Connu pour sa photographie de rue insolite, l’artiste chinois Feng Li présente à travers Pig un aspect plus intimiste de son existence. Paru aux éditions Note Note, ce livre singulier rend un hommage touchant à son animal de compagnie peu commun : un cochon.
Installé à Chengdu, en Chine, Feng Li excelle dans l’art de capturer l’incroyable dans le quotidien. Situations absurdes, scènes irréelles… Au premier regard, les clichés de l’artiste semblent inventés de toutes pièces, et c’est pour cette raison qu’il tient à les photographier. « J’ai toujours vécu des choses étonnantes dans ma vie. Je ne pourrais raconter à personne mes aventures sans la preuve apportée par les photos », explique-t-il. Le plus souvent capturées dans la rue, les images de Feng Li marquent pour leurs compositions audacieuses, leurs angles inattendus et l’utilisation captivante du flash. Toutes ces caractéristiques propres au travail distinctif du photographe se réunissent dans Pig, son dernier ouvrage. À un détail près, les visuels n’ont pas été saisis dans le terrain de jeu urbain habituel de l’artiste, mais dans sa maison. Véritable ouverture sur son intimité, ce livre compose un touchant récit sur les liens qu’unisse un être humain à son animal de compagnie.
La couverture rose layette dévoile en son centre un étrange groin. Une fois le livre ouvert, les lecteurices peuvent faire la connaissance de Pig Feng Jr, le cochon de compagnie de Feng Li depuis sept ans déjà. « Nous avons adopté par hasard ce cochon abandonné. À l’époque, il n’était pas plus gros qu’un chat. Au début, nous voulions simplement l’adopter temporairement, car il n’était pas pratique d’élever un cochon dans un grand immeuble en ville, mais plus il grandissait, plus nous étions réticent·es à l’envoyer ailleurs, car nous savions qu’il serait tué », se remémore le photographe autodidacte. Pesant désormais plus de cent kilos, le cochon cohabite depuis tout petit avec d’autres animaux adoptés par la famille de Feng Li, cinq chats et un gros perroquet. « Ils sont comme mes enfants, je suis heureux de passer chaque jour avec eux. Leur arrivée a été aussi pleine de surprises que mes propres photos, une bénédiction de Dieu. Malheureusement, le perroquet et le chat noir ne sont plus avec nous. Chaque fois que je les regarde dans le livre, je ne peux m’empêcher de pleurer », confie le photographe.
Un membre de la famille
L’empathie qui anime Feng Li et l’amour qu’il porte à ses animaux dégoulinent au fil des pages. Et bien que ses images peuvent marquer pour leur caractère comique, elles illustrent avant tout les liens indéfectibles qu’unissent un cochon à son sauveur.
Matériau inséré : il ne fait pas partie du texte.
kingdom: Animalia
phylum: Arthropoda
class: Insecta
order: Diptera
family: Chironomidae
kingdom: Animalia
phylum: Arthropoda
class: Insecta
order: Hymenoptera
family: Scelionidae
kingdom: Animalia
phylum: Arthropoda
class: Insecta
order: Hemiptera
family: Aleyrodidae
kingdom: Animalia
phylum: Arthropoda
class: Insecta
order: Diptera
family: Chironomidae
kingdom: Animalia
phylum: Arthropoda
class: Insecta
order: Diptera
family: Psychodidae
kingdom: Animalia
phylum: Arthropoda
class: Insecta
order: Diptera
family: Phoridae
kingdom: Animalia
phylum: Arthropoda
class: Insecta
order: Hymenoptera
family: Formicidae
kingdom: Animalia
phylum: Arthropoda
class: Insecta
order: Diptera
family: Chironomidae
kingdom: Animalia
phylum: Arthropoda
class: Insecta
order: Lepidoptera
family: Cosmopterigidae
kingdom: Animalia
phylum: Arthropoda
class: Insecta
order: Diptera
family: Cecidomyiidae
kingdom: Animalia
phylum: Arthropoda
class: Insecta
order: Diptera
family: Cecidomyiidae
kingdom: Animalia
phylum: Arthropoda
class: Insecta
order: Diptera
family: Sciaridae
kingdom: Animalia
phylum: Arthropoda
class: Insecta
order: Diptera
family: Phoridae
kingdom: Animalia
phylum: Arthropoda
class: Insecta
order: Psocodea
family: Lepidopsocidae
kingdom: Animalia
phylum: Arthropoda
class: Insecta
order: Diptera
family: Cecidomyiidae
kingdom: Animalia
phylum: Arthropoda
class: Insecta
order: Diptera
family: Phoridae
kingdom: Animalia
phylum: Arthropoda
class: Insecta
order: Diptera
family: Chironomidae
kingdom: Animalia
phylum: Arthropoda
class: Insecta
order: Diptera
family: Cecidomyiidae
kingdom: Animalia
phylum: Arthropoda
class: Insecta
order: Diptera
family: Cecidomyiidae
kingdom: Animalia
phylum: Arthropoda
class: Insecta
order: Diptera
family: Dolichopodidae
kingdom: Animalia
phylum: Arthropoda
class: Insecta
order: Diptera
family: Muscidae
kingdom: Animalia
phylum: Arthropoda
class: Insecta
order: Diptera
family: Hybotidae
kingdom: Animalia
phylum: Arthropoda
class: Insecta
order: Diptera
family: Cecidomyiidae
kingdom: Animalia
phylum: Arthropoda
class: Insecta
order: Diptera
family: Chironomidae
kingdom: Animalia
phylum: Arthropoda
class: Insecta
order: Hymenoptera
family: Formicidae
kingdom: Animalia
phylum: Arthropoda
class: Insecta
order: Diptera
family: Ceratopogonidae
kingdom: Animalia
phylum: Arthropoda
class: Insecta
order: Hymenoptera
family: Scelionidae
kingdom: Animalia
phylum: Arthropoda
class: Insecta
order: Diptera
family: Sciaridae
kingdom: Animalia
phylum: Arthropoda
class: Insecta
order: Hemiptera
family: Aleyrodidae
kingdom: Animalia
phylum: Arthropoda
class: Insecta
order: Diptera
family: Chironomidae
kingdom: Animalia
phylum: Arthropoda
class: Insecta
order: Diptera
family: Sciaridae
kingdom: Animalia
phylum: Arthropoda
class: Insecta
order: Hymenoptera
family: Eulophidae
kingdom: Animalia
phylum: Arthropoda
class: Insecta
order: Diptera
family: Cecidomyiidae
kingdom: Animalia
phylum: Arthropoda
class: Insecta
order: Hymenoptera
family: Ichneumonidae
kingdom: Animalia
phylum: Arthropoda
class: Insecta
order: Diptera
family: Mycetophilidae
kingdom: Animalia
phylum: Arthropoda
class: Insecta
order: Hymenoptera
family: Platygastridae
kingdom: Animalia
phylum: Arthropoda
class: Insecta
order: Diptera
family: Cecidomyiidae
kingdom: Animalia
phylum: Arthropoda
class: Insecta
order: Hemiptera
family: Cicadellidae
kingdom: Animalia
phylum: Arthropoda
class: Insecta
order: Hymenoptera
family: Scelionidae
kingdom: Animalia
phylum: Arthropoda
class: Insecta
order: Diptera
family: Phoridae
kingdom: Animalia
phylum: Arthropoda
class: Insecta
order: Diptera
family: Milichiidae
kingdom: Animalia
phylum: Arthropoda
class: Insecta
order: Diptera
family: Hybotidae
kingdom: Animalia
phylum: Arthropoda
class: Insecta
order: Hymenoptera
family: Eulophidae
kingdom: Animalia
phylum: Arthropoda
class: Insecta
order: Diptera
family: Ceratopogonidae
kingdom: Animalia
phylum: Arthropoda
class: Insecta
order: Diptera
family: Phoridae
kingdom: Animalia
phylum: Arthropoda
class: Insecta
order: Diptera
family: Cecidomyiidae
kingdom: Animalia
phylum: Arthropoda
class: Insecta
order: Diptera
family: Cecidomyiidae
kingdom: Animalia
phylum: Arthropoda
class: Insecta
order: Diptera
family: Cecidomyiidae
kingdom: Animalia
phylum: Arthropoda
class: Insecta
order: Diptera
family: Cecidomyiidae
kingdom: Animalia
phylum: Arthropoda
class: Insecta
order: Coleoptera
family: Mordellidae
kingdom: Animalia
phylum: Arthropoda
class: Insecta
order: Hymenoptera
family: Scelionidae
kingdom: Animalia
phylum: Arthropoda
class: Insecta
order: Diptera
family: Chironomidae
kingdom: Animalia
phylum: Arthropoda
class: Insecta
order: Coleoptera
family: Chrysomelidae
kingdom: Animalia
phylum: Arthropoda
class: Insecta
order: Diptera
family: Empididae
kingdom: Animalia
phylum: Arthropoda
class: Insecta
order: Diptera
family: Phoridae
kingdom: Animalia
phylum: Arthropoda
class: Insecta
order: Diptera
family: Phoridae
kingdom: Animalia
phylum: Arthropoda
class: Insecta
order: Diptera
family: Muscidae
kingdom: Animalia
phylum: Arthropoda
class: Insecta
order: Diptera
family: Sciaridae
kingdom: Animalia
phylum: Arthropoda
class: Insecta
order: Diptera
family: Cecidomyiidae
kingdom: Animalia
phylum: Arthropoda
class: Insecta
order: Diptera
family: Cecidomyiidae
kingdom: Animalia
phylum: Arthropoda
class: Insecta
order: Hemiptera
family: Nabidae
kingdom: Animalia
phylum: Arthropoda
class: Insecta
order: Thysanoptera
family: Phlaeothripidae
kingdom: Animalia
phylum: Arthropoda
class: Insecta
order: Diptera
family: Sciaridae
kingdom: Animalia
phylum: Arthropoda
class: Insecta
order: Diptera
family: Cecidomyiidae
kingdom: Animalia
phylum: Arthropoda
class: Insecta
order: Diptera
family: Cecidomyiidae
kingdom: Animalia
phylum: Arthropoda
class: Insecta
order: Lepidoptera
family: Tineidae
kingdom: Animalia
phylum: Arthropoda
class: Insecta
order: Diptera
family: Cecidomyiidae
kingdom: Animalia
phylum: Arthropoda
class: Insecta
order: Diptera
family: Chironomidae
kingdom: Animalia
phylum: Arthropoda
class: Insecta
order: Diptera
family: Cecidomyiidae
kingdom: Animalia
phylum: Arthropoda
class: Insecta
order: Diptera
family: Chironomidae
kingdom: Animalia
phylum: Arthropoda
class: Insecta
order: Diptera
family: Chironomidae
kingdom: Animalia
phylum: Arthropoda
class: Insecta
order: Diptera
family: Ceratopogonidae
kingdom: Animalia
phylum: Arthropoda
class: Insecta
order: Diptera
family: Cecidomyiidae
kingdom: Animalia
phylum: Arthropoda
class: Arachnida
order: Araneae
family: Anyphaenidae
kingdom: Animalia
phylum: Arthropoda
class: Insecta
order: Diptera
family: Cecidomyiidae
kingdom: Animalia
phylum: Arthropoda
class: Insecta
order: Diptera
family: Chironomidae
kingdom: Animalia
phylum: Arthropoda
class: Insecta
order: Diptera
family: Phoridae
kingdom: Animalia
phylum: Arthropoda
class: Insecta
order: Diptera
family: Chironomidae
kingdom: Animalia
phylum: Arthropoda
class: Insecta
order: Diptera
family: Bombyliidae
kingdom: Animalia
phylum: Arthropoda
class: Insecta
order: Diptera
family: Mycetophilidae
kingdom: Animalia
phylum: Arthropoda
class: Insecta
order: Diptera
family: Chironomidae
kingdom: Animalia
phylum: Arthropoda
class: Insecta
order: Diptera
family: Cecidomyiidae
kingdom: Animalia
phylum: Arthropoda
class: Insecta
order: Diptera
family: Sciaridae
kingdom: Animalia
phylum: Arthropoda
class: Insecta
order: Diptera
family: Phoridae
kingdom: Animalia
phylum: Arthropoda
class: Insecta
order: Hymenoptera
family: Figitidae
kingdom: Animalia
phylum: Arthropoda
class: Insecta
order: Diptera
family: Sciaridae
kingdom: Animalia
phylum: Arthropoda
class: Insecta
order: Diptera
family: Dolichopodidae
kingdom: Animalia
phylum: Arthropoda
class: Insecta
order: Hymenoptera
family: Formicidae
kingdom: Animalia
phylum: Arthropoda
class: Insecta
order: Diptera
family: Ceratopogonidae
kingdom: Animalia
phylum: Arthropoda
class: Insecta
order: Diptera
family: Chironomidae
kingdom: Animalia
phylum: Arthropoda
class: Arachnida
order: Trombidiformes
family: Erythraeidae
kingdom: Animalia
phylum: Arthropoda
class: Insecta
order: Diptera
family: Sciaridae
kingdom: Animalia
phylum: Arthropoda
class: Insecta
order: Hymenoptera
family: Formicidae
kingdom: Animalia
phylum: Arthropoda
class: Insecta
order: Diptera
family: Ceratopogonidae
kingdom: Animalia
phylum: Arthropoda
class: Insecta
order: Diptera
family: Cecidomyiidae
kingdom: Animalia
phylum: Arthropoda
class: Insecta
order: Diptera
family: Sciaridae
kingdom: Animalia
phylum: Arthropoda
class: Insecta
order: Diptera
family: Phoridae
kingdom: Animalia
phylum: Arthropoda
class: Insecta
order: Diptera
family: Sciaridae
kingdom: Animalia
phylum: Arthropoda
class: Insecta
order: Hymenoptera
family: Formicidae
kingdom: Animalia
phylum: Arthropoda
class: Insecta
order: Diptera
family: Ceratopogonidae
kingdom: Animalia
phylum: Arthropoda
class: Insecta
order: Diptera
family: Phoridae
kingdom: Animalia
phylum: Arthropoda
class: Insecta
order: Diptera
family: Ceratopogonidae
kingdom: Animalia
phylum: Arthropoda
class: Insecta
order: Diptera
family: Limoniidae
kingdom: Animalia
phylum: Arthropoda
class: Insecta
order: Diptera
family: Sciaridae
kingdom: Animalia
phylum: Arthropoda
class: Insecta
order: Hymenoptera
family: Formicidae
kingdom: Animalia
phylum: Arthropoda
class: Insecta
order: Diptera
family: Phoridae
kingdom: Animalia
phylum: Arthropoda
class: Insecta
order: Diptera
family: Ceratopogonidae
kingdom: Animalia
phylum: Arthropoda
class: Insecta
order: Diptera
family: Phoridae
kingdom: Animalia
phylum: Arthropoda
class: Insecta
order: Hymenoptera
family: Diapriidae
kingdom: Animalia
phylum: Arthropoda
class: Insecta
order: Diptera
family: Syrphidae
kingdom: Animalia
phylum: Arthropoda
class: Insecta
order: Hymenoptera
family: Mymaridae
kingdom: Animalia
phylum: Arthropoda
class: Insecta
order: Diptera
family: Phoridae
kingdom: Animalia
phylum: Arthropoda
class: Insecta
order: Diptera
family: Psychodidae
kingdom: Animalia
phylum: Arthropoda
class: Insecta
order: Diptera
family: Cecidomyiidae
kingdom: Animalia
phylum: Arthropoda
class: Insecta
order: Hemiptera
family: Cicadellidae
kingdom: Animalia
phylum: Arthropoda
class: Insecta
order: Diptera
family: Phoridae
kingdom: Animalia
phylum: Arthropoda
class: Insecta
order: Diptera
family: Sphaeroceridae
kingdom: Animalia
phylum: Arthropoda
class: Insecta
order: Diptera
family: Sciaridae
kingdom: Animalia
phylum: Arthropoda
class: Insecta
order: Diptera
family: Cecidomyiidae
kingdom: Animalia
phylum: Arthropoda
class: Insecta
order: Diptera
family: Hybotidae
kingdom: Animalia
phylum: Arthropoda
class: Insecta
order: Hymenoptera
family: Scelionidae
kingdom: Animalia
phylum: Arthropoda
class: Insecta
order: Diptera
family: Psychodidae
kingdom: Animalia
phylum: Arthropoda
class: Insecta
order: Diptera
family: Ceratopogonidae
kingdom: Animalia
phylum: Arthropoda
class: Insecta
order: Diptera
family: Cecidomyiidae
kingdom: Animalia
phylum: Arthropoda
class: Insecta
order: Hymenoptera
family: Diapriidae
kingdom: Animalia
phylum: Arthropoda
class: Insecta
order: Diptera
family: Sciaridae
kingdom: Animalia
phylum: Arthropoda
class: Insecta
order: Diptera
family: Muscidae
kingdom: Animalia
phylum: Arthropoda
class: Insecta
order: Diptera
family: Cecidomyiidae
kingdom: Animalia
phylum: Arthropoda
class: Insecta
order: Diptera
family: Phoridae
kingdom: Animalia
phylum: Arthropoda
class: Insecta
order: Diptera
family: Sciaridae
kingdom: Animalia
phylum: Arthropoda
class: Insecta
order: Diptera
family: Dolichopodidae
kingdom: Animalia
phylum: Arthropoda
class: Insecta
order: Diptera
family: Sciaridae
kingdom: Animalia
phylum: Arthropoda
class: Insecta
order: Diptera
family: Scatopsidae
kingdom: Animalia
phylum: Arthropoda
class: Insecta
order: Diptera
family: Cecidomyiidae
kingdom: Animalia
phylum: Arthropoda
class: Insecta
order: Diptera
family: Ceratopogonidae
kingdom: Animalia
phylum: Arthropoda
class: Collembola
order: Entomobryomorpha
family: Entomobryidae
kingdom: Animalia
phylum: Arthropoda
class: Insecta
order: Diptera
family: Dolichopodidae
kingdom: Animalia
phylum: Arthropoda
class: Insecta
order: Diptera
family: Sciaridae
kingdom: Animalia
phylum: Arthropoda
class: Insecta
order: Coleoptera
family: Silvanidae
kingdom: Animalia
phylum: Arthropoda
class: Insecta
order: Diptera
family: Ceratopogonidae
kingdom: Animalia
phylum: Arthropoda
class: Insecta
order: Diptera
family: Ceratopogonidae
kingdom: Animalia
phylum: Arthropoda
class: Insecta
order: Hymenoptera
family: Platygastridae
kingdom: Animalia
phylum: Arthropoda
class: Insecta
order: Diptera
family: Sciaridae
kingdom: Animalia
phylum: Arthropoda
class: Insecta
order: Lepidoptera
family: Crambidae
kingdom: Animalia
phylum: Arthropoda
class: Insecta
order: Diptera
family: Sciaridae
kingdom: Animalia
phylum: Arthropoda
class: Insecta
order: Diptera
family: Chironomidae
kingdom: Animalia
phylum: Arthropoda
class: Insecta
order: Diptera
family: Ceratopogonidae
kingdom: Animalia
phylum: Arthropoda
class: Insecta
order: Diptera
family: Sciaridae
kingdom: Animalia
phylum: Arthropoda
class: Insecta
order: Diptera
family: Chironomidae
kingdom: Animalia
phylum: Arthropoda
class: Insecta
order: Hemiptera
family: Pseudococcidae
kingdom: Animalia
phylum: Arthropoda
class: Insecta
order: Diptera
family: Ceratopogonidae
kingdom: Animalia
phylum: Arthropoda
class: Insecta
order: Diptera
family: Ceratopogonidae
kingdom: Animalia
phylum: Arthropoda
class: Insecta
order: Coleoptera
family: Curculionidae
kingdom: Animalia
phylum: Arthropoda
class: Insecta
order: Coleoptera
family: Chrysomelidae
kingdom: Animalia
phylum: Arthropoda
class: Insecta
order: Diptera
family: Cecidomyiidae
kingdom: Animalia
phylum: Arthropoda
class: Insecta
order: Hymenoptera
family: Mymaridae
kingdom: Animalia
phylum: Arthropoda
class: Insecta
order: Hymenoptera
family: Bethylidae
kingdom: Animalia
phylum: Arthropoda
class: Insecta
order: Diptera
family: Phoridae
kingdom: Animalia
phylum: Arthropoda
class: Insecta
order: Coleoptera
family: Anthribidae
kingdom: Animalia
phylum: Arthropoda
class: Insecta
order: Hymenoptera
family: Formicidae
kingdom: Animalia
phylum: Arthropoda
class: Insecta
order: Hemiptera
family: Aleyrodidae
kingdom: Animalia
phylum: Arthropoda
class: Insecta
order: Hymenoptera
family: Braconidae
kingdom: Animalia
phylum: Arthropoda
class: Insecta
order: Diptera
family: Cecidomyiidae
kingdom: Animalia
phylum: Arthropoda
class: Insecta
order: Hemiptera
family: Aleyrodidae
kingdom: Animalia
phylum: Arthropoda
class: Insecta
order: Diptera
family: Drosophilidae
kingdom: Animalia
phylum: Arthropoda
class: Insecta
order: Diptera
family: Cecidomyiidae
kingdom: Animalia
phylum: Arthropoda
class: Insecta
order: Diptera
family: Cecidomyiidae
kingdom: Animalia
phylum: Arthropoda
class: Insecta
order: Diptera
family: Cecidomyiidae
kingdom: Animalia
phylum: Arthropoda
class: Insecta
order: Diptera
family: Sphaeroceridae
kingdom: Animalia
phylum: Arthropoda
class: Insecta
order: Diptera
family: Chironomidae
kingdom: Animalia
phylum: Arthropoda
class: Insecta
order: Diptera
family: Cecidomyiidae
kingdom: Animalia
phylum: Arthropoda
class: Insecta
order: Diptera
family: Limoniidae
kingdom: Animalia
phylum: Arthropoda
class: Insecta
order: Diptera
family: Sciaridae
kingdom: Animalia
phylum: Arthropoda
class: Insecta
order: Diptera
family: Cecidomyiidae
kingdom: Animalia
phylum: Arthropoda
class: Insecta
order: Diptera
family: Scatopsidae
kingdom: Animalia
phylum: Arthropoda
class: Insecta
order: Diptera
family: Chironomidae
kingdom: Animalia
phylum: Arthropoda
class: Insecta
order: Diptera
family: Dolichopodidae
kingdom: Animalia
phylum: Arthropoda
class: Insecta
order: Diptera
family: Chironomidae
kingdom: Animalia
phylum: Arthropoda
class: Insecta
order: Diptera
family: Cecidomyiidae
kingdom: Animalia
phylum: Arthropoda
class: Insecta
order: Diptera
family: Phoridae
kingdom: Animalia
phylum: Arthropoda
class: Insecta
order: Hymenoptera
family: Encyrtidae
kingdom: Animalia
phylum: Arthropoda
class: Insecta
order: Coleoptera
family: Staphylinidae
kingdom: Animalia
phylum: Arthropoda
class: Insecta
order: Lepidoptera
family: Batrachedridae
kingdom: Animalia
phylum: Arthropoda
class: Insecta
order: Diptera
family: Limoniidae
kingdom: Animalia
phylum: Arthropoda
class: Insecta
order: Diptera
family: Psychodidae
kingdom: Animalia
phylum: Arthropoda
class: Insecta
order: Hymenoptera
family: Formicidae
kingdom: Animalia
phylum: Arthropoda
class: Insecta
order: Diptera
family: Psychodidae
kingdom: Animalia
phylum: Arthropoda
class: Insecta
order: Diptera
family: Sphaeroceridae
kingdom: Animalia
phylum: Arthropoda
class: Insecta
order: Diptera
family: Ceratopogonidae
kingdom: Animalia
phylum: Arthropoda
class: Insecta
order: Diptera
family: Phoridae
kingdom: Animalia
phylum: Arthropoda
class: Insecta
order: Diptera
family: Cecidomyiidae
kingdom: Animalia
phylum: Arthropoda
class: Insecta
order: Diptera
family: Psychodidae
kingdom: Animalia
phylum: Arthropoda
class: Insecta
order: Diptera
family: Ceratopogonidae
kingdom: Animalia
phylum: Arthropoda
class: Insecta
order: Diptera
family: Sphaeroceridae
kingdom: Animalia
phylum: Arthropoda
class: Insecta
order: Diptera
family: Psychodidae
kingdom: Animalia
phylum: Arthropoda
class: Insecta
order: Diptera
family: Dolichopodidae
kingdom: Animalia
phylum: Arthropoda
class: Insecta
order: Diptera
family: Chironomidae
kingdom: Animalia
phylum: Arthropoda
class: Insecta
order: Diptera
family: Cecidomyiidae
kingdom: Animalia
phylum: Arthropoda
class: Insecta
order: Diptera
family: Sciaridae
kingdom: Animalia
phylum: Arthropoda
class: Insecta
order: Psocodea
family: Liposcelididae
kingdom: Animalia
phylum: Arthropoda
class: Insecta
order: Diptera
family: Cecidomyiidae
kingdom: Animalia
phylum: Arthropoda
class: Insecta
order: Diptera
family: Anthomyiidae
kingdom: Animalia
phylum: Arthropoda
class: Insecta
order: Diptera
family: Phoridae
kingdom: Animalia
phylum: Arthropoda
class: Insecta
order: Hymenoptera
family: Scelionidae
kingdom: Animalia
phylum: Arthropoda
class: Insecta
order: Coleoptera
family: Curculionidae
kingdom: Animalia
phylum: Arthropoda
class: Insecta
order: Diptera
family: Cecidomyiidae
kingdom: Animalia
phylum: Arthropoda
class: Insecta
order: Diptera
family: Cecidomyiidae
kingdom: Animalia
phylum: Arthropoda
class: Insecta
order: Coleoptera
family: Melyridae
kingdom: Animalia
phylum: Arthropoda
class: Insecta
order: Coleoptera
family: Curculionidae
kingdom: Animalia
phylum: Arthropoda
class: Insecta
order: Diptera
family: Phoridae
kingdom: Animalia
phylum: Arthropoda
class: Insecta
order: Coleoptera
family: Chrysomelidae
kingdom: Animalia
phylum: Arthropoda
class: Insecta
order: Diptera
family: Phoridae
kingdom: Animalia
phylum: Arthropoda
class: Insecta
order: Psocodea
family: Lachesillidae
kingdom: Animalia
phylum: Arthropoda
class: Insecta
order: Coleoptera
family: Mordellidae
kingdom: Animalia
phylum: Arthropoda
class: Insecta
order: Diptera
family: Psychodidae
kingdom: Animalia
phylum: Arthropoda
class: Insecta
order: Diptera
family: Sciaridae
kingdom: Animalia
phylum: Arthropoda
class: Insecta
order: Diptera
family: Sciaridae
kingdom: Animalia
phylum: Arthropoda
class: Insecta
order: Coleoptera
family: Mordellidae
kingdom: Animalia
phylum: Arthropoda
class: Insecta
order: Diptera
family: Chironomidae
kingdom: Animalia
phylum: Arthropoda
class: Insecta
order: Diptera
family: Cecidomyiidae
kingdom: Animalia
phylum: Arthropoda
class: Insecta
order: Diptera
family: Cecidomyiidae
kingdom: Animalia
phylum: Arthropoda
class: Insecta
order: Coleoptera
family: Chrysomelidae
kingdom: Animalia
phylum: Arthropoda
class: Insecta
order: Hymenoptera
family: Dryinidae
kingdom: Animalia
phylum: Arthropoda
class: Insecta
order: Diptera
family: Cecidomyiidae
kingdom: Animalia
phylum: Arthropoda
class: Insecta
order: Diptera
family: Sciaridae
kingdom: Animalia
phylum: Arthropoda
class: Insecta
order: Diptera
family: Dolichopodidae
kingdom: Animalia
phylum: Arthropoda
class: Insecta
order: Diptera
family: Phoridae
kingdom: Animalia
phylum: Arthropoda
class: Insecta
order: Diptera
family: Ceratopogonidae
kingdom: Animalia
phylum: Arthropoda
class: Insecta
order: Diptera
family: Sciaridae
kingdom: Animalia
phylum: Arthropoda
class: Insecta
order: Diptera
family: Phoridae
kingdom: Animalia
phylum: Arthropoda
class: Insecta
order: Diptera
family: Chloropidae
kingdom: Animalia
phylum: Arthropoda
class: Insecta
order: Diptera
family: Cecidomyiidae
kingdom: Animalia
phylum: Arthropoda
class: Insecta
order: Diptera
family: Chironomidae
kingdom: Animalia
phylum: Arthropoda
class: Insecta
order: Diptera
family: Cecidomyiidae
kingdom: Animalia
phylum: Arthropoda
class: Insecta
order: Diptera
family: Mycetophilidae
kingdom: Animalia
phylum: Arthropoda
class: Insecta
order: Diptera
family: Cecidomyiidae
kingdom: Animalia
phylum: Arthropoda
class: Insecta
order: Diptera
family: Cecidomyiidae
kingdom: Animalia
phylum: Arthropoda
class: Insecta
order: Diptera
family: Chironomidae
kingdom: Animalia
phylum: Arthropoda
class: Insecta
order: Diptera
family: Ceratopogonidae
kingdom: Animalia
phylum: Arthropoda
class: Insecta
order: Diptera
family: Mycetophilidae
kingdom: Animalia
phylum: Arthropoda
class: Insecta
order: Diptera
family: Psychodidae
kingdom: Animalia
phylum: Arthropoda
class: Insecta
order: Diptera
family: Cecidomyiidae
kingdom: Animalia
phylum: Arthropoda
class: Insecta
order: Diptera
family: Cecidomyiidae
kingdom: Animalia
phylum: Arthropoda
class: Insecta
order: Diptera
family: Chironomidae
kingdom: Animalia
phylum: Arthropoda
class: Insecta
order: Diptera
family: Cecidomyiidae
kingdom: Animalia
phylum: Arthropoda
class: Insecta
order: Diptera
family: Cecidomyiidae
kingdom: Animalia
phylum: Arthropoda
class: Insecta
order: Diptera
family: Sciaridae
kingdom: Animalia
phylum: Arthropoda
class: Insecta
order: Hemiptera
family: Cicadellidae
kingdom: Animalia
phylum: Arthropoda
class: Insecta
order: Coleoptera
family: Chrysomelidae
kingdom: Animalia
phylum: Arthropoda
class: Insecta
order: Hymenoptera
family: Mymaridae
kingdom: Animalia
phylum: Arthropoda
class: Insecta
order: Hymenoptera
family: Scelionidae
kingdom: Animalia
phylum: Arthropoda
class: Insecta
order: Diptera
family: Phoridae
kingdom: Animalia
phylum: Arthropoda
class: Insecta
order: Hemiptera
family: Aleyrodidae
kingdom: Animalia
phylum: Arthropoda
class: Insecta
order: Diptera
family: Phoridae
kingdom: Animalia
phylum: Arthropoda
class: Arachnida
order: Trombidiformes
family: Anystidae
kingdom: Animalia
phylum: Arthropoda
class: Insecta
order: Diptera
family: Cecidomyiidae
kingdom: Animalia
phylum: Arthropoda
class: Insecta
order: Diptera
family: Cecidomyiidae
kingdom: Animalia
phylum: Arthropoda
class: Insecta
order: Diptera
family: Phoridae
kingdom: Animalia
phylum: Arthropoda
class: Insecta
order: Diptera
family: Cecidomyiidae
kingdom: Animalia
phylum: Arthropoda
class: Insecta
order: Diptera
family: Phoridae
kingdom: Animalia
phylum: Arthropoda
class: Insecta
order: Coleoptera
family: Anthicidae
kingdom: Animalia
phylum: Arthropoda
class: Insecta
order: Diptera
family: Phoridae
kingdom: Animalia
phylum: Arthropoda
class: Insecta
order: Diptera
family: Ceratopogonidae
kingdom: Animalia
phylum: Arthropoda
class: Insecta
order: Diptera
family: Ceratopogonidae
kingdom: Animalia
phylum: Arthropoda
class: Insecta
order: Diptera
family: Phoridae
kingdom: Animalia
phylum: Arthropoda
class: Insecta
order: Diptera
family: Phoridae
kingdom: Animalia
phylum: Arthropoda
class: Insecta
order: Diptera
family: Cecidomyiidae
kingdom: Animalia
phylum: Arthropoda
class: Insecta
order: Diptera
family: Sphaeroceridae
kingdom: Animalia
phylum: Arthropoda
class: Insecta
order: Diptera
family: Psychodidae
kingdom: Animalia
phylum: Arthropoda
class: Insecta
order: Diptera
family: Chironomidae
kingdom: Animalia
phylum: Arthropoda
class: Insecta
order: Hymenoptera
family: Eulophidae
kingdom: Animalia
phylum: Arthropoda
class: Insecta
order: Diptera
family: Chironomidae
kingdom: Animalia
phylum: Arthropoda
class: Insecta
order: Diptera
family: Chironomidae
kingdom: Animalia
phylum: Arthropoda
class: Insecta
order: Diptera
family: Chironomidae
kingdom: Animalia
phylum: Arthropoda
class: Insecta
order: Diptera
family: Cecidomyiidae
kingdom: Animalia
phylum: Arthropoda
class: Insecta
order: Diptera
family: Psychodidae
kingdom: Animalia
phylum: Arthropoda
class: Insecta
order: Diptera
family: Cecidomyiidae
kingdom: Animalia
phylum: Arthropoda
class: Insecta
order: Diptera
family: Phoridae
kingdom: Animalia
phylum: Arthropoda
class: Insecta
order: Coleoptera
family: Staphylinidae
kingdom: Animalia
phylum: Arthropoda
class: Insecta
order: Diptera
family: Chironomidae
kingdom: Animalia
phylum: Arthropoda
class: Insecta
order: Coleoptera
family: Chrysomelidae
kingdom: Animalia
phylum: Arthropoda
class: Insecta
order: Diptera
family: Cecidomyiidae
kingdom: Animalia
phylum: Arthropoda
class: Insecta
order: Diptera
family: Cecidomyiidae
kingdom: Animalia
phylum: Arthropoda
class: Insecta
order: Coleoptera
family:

À l’instar d’un album de famille, le photographe autodidacte souhaite enregistrer « les beaux moments de la croissance de chacun ». Alors qu’une majorité des personnes imaginent le cochon tel un animal paresseux et peu intelligent, Feng Li désire prouver le contraire. Au fil des clichés, Pig Feng Jr apparait comme un animal tendre, rusé et sachant comment interagir avec les êtres humains. En Chine, le cochon a tout de même une symbolique bien différente. Synonyme de gentillesse, il fait partie des douze animaux du zodiaque chinois.
En utilisant l’humour pour explorer un thème profond, Feng Li défie notre imagination comme peu d’artistes savent le faire. « Je n’ai jamais reçu de formation en photographie. Je ne comprends pas l’art, mais je comprends ce qu’est la vie et ce qu’est le monde dans lequel nous vivons. Je pense que c’est suffisant, la vie nous enseigne tout », ajoute-t-il modestement. Plus qu’un simple recueil de photographies, Pig vous transportera dans une histoire à la forme loufoque et au fond attendrissant et vous permettra d’observer d’un nouvel œil la relation entre les gens et leur environnement. « Dans mes photos, les animaux sont des êtres anthropomorphes, et il y a beaucoup d’animaux et de plantes dans ce monde qui méritent notre respect », conclut avec justesse Feng Li.